At the White House, having gathered the Cabinet in his office, President Lincoln took two sheets of paper from his pocket, adjusted his glasses, and read aloud his draft proclamation. It set New Year's Day 1863 as a deadline, after which all slaves in states still in rebellion would be declared free, "thenceforward, and forever". Lincoln proposed to use his authority as Commander in Chief during a time of war, thus bypassing the protection given slavery in the Constitution. For this reason, those slaves in the border states still in the Union would not be freed. But for three and a half million people, their freedom would come as soon as they could escape, or Union troops occupied wherever they happened to be.
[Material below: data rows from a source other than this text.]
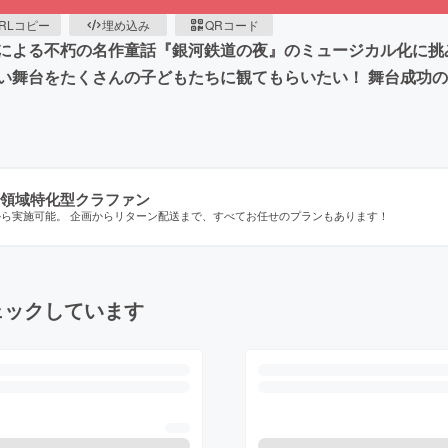
RLコピー
埋め込み
QRコード
による不朽の名作童話『銀河鉄道の夜』のミュージカル化に挑
い舞台をたくさんの子どもたちに観てもらいたい！ 舞台成功
領域特化型クラファン
から実施可能。 企画からリターン配送まで、すべてお任せのプランもあります！
ェックしています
Since the great majority of the South's wealth was in slaves and the land they farmed, this meant tearing the Southern economy up by the roots.
The Cabinet listened in silence until the President was finished. Then, they spoke in favor or against. Secretary of War Stanton and Attorney General Bates were in favor of enacting the proposal immediately. Secretary of the Navy Welles and Secretary of the Interior Caleb Smith kept silent, daunted by the magnitude of the proposal. Postmaster Blair gave a vigorous dissent, and asked to file his objections in writing. Surprisingly, Secretary of the Treasury Chase, who was a staunch abolitionist, argued that it was "a measure of great danger" and might lead to "depredation and massacre on the one hand, and support to the insurrection on the other." Nonetheless, he was willing to support it if the alternative was doing nothing.
Lastly, Secretary of State Seward gave his opinion. He worried that the proclamation would lead to racial war in the South, and give Britain and France grounds for intervening. However, he was now steadfast in loyalty to Lincoln, and would approve -- except for the timing. "The depression of the public mind, consequent on our repeated reverses, is so great that I fear . . . it may be viewed as the last measure of an exhausted government, a cry for help . . . our last shriek, on the retreat." It would have far more effect if Lincoln waited "until the eagle of victory takes his flight."
As Lincoln would later say, "The wisdom of the view of the Secretary of State struck me with very great force. It was an aspect of the case that, in all my thought upon the subject, I had entirely overlooked. The result was that I put the draft of the proclamation aside . . . waiting for a victory."
But matters would get much worse for the Union before they got better.